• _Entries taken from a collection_

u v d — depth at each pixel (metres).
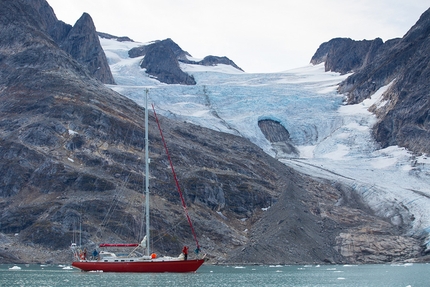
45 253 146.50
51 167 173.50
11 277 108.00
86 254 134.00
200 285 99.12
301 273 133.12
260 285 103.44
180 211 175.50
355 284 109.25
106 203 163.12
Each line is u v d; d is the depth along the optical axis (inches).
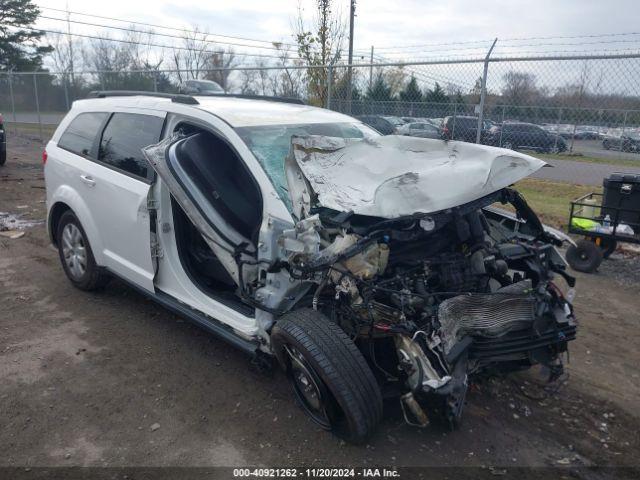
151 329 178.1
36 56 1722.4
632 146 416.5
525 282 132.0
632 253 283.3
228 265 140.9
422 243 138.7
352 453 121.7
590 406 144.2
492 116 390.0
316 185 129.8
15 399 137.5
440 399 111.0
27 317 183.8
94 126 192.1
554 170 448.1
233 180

---

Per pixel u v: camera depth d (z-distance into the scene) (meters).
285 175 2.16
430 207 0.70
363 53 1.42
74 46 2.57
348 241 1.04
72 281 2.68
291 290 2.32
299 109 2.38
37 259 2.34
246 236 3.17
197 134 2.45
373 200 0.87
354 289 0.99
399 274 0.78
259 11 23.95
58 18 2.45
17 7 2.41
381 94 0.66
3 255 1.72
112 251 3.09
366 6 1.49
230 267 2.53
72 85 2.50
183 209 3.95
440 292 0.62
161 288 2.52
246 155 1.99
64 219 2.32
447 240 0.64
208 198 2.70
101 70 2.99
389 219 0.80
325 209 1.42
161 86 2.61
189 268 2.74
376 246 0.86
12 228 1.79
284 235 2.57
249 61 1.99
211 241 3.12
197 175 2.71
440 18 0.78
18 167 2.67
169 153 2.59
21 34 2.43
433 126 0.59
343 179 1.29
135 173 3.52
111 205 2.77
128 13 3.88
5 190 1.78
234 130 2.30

• _THE TASK_
Only the lines containing the string "depth" are needed; pull them out of the records.

• _ANSWER SECTION_
u v d — depth at each pixel (metres).
Each line is u v d; d is the depth along the optical axis (inches).
Per pixel u v: camera depth d (z-distance into the scene) (meters).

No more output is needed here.